Thermoplastic: no covalent cross-links between chains; chains held by intermolecular forces (dispersion, dipole-dipole, H-bonds). On heating, these IMFs weaken reversibly → chains can flow → can be remoulded. Recyclable. Examples: PE, PVC, PET, nylon. Thermoset: extensive covalent cross-links between chains form a permanent 3D network. On heating, the covalent cross-links do NOT break → polymer decomposes (chars) rather than melting. Cannot be remoulded or recycled by melting. Examples: bakelite, epoxy, vulcanised rubber.
State the Resin Identification Codes 1–6 and identify which two have established recycling streams in Australia.
1 = PET (drink bottles), 2 = HDPE (milk jugs, detergent bottles), 3 = PVC (pipes), 4 = LDPE (plastic bags), 5 = PP (yoghurt tubs), 6 = PS (foam cups). Most established recycling streams: codes 1 (PET) and 2 (HDPE). Codes 3, 6, and 7 are rarely recycled due to contamination, toxic by-products (PVC), or economic unviability.
Why are most synthetic addition polymers non-biodegradable? What does happen to them in the environment?

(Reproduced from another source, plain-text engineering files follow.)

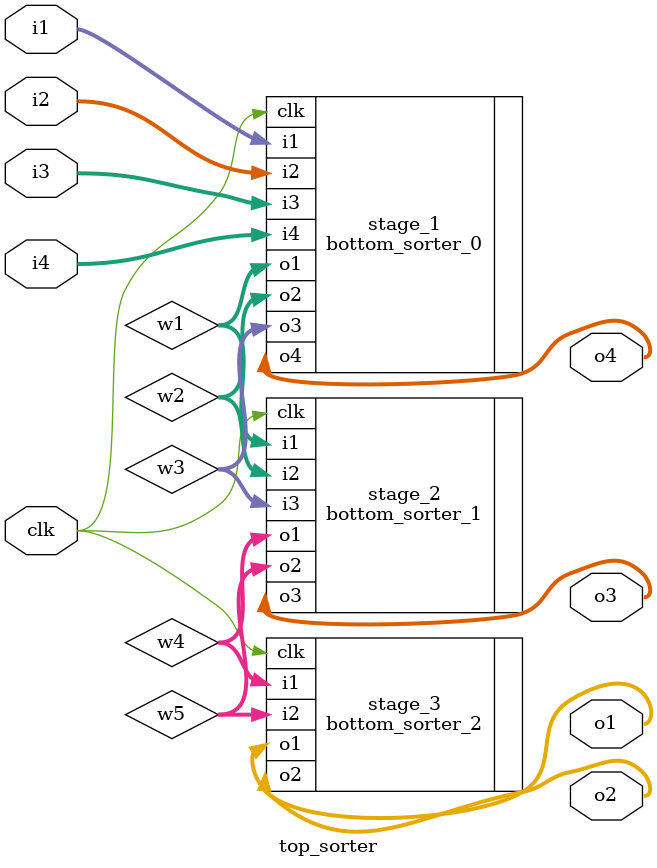
<source format=v>
`timescale 1ns / 1ps

module top_sorter	
   #(parameter N = 4)
	(
		input wire clk,
		input wire signed [N-1:0] i1, i2, i3, i4,
		output wire signed [N-1:0] o1, o2, o3, o4
    );

	wire signed [N-1:0] w1, w2, w3, w4, w5;
	
	bottom_sorter_0 #(.N(N)) stage_1
	(
		.clk(clk),
		.i1(i1), .i2(i2), .i3(i3), .i4(i4),
		.o1(w1), .o2(w2), .o3(w3), .o4(o4)
    );
	 
	 bottom_sorter_1 #(.N(N)) stage_2
	(
		.clk(clk),
		.i1(w1), .i2(w2), .i3(w3), 
		.o1(w4), .o2(w5), .o3(o3)
    );
	 
	 bottom_sorter_2 #(.N(N)) stage_3
	(
		.clk(clk),
		.i1(w4), .i2(w5), 
		.o1(o1), .o2(o2)
    );
	
endmodule

</source>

Non-biodegradable because: the C-C backbone of addition polymers cannot be cleaved by microbial hydrolase enzymes. Unlike ester bonds (in polyesters) or amide bonds (in proteins), C-C bonds have no hydrolysable linkage for enzymes to attack. What does happen: UV radiation + mechanical stress cause photodegradation and physical fragmentation into microplastics (<5 mm). These microplastics accumulate in food chains and have been detected in deep ocean sediment, Arctic ice, human blood, and placental tissue.
State one limitation of PLA bioplastics as an alternative to conventional polyethylene bags.
PLA requires industrial composting conditions (>60°C, controlled humidity) to degrade effectively — it does NOT break down in home compost, landfill, or ocean environments at ambient conditions. If PLA bags enter the conventional plastic recycling stream, they contaminate PET recycling (same code 7 or misidentified as code 1). Additionally, PLA does not solve the problem of existing plastic pollution in the environment.